TASK INPUT:
============================================================

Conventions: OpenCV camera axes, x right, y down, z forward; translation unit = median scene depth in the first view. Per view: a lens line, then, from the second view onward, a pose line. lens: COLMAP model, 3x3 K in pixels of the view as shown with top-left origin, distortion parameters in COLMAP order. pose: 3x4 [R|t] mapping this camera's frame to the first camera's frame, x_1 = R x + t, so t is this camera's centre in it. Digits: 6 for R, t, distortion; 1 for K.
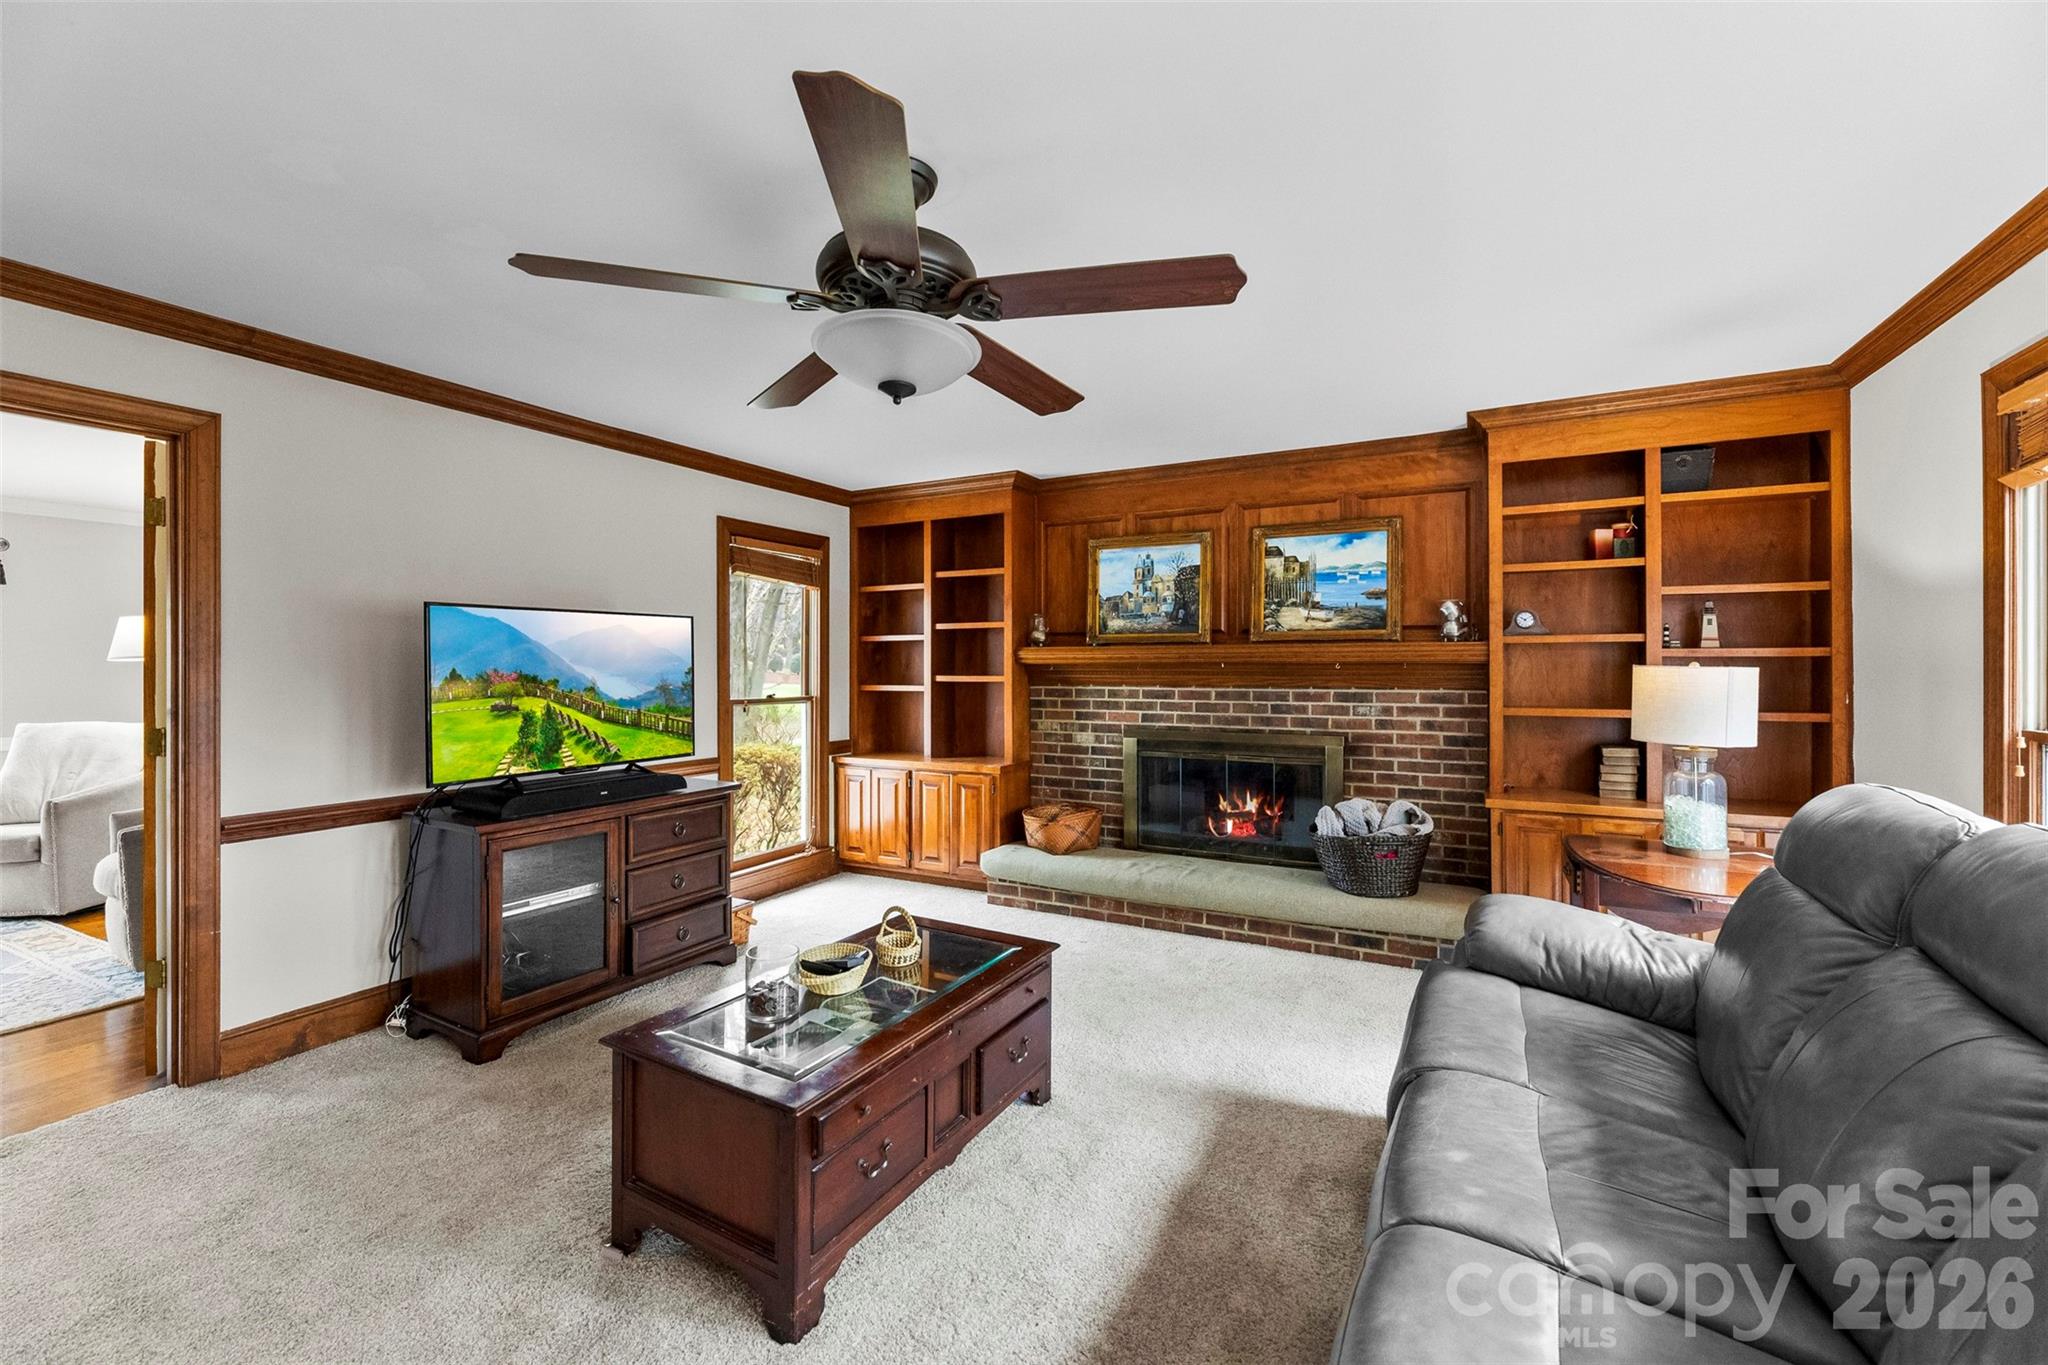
lens RADIAL K [[829.9, 0, 1017.5], [0, 829.9, 660.8], [0, 0, 1]] dist [-0.001232, -0.000143]
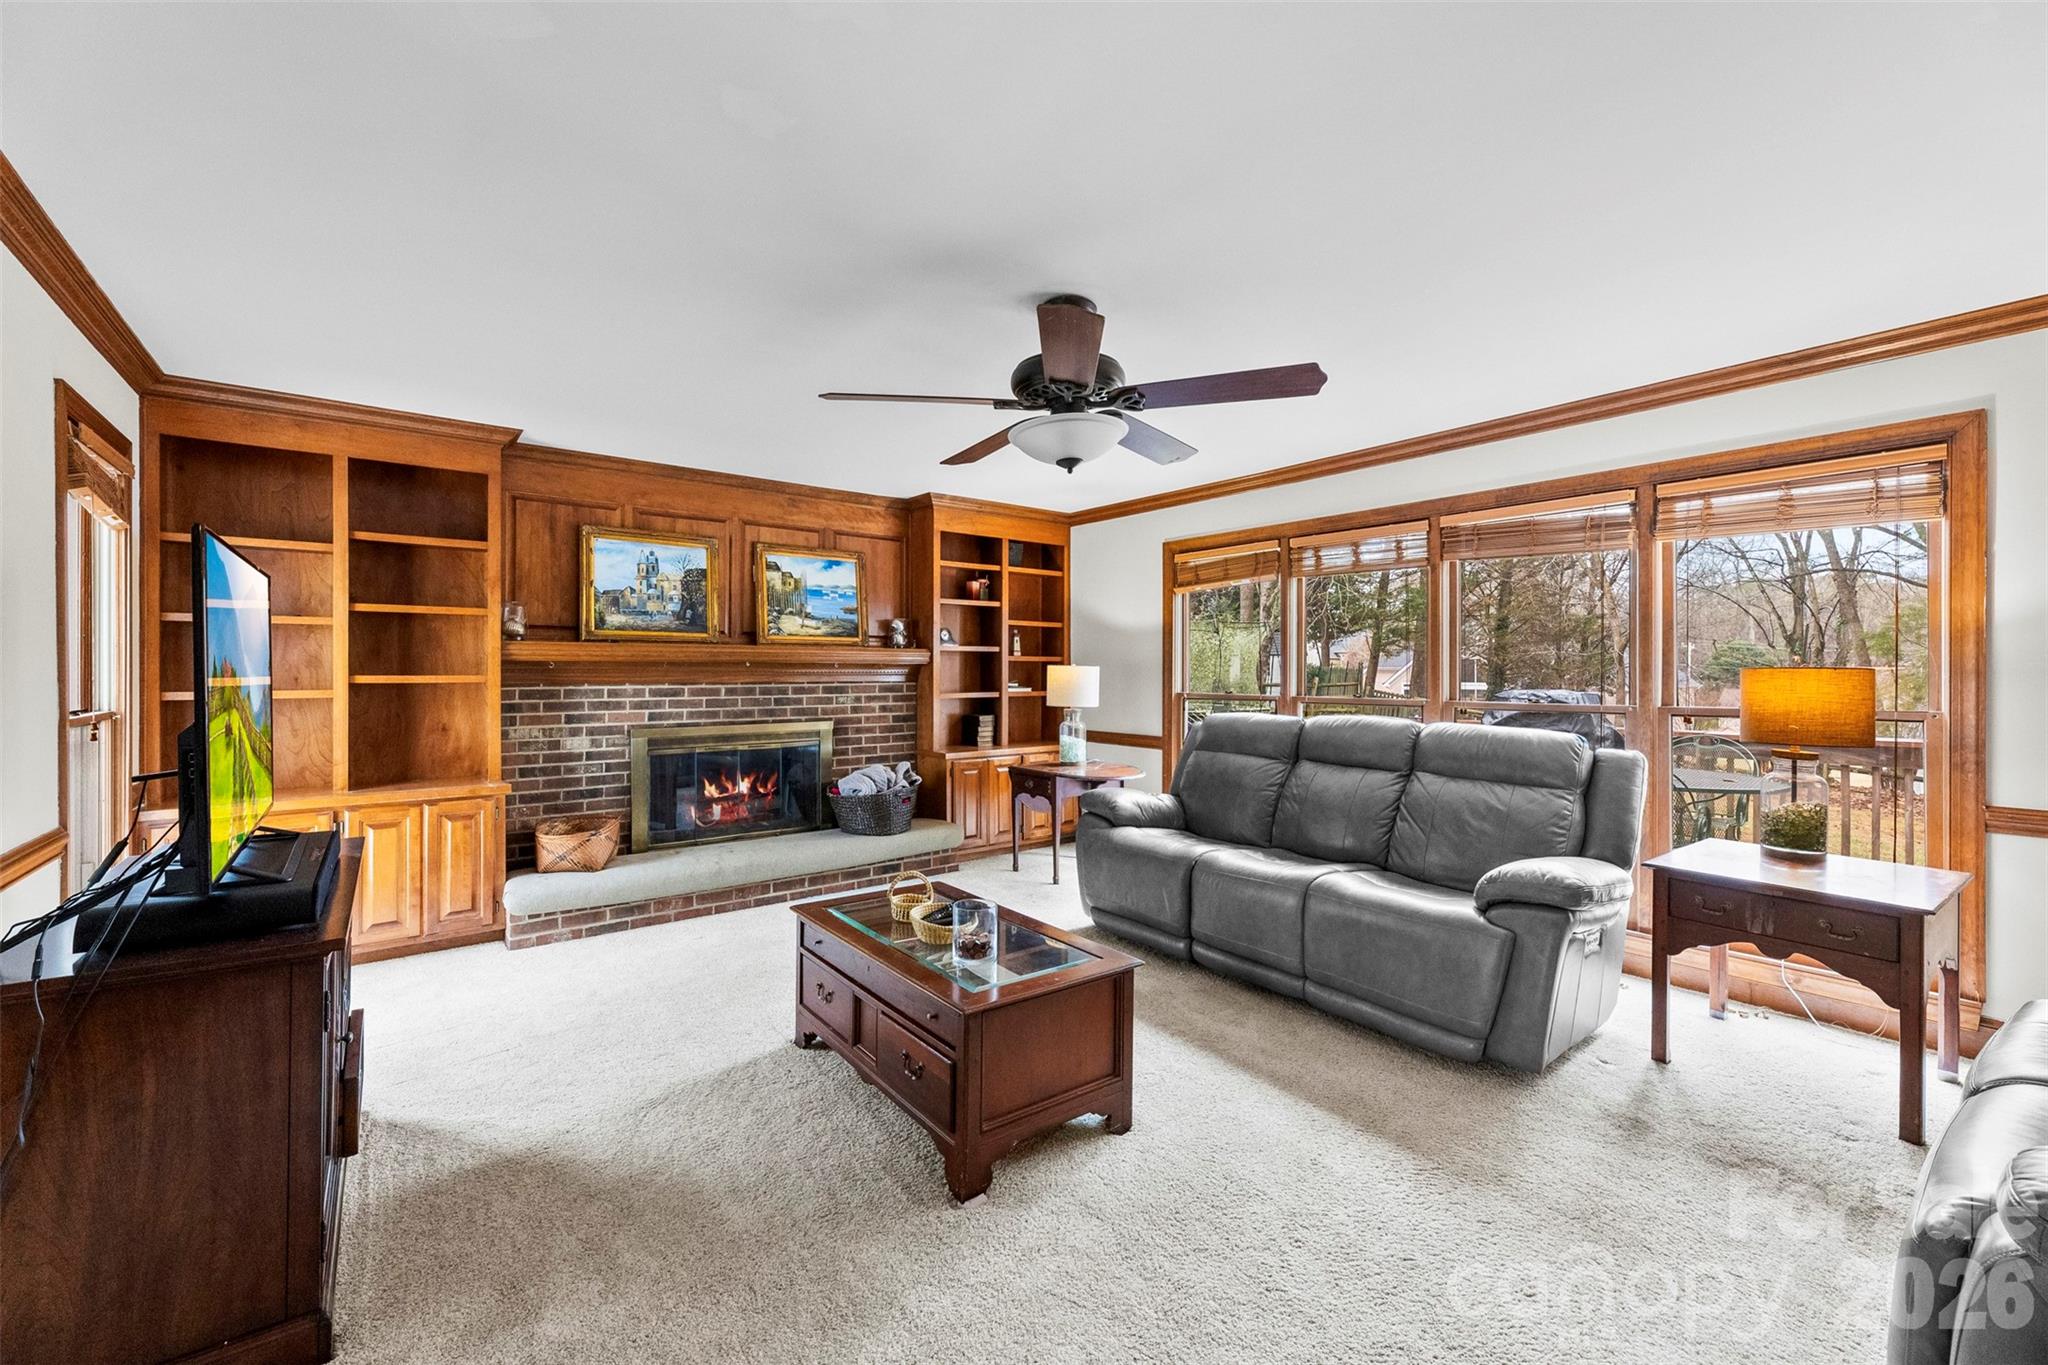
lens RADIAL K [[829.9, 0, 1001.7], [0, 829.9, 670.8], [0, 0, 1]] dist [-0.001232, -0.000143]
pose [[0.415006, -0.003246, 0.909813, -0.594711], [-0.012947, 0.999871, 0.009472, -0.000634], [-0.909726, -0.015710, 0.414911, 0.220331]]
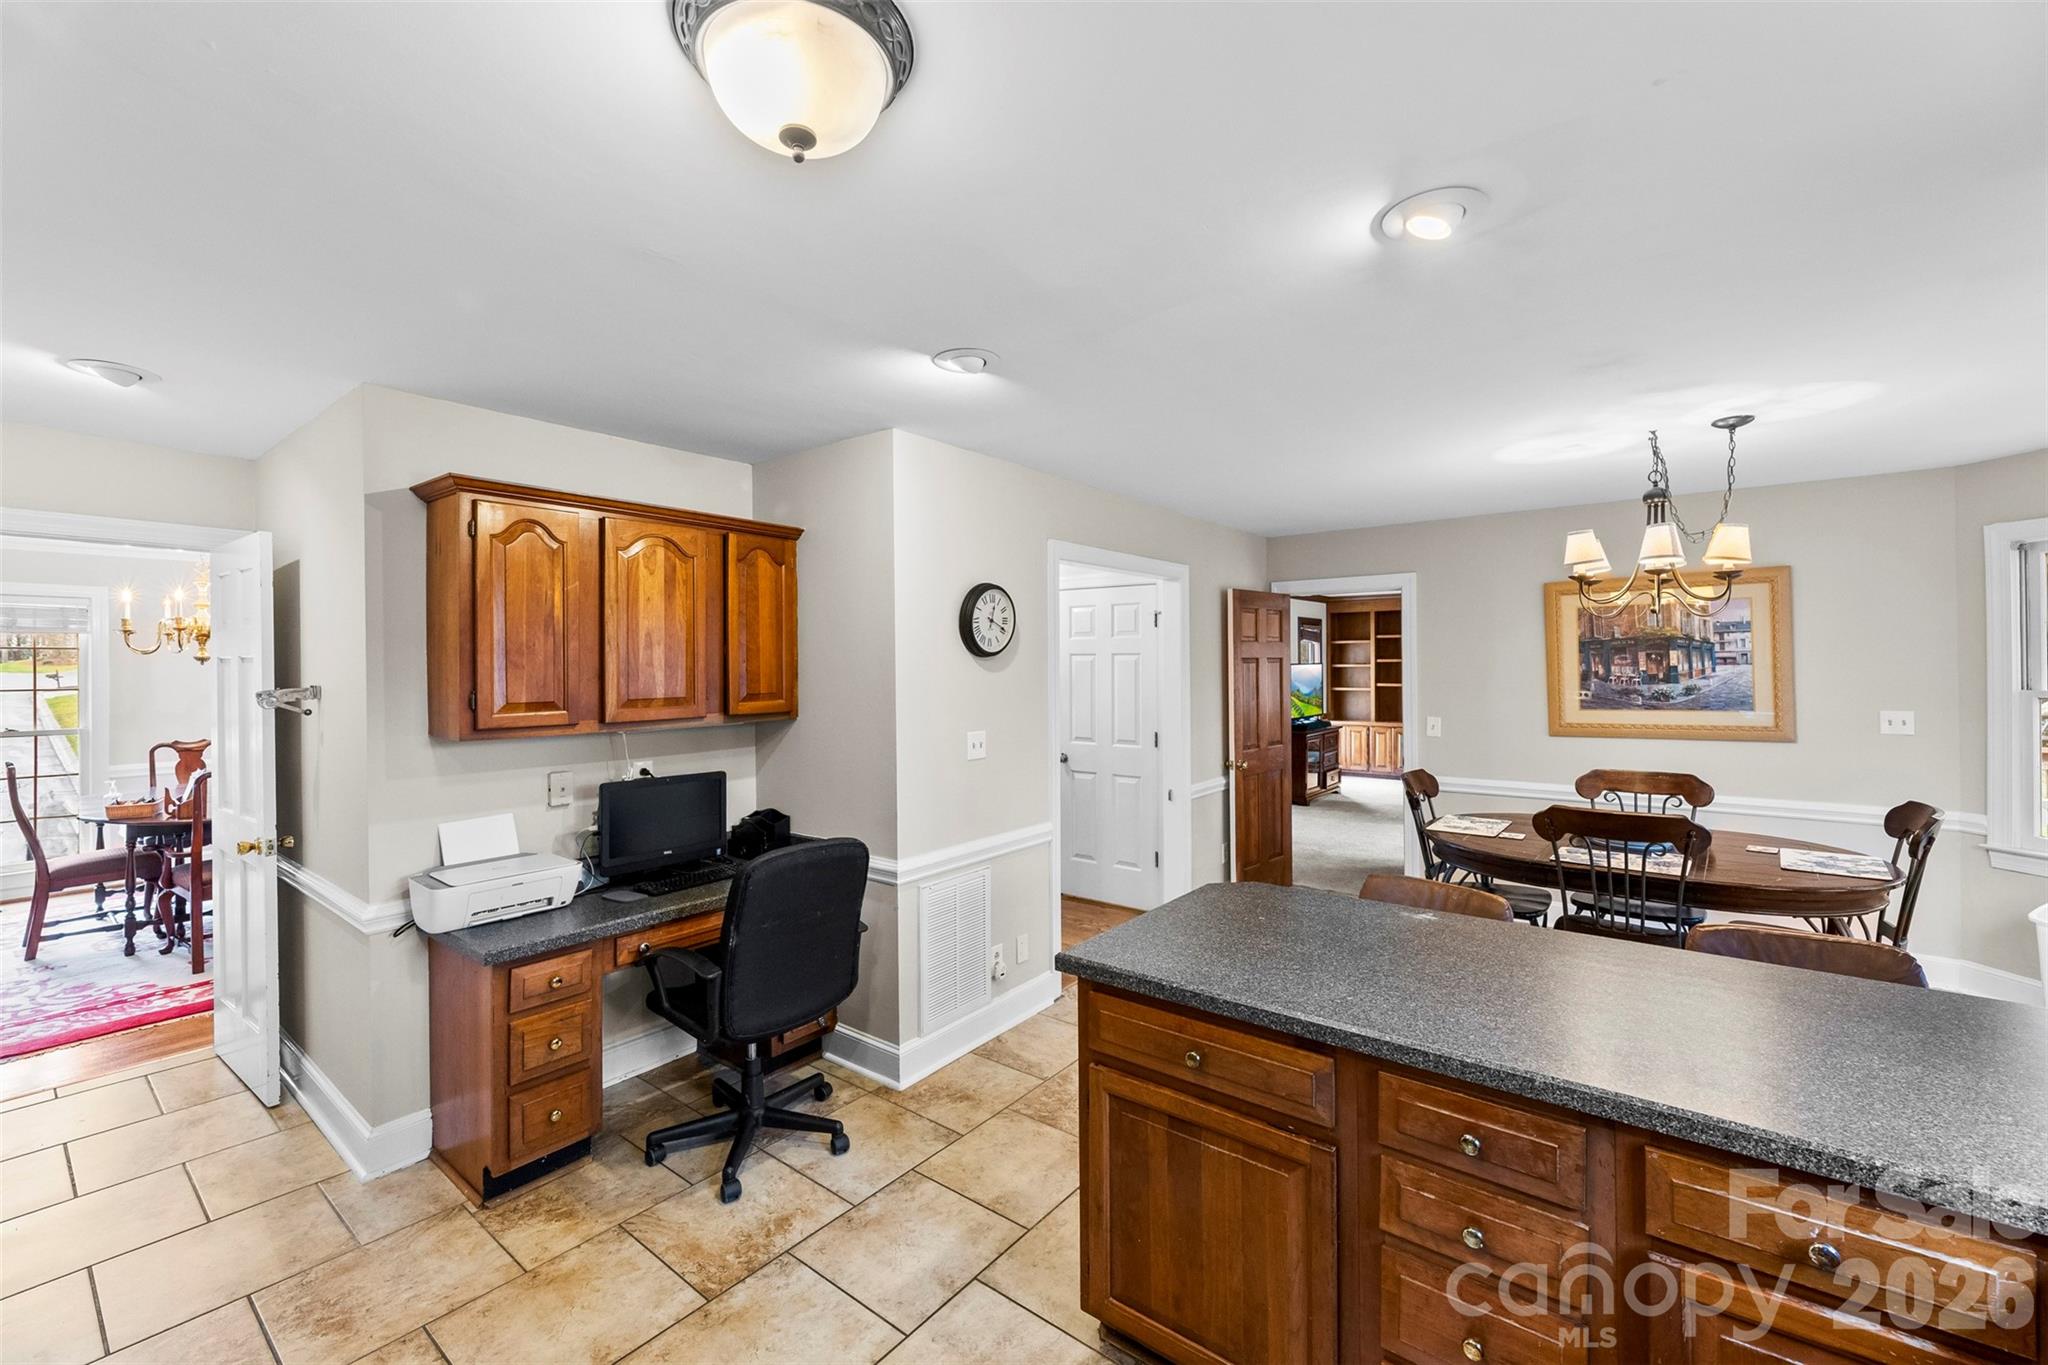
lens RADIAL K [[829.9, 0, 1027.9], [0, 829.9, 664.2], [0, 0, 1]] dist [-0.001232, -0.000143]
pose [[0.984654, -0.002370, -0.174503, -0.703455], [0.003770, 0.999963, 0.007689, -0.060726], [0.174479, -0.008229, 0.984627, -1.460642]]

============================================================

A faithful transcription of the material, with no pictures, is the expected result.

YOUR RESPONSE:
Conventions: OpenCV camera axes, x right, y down, z forward; translation unit = median scene depth in the first view. Per view: a lens line, then, from the second view onward, a pose line. lens: COLMAP model, 3x3 K in pixels of the view as shown with top-left origin, distortion parameters in COLMAP order. pose: 3x4 [R|t] mapping this camera's frame to the first camera's frame, x_1 = R x + t, so t is this camera's centre in it. Digits: 6 for R, t, distortion; 1 for K.
lens RADIAL K [[829.9, 0, 1017.5], [0, 829.9, 660.8], [0, 0, 1]] dist [-0.001232, -0.000143]
lens RADIAL K [[829.9, 0, 1001.7], [0, 829.9, 670.8], [0, 0, 1]] dist [-0.001232, -0.000143]
pose [[0.415006, -0.003246, 0.909813, -0.594711], [-0.012947, 0.999871, 0.009472, -0.000634], [-0.909726, -0.015710, 0.414911, 0.220331]]
lens RADIAL K [[829.9, 0, 1027.9], [0, 829.9, 664.2], [0, 0, 1]] dist [-0.001232, -0.000143]
pose [[0.984654, -0.002370, -0.174503, -0.703455], [0.003770, 0.999963, 0.007689, -0.060726], [0.174479, -0.008229, 0.984627, -1.460642]]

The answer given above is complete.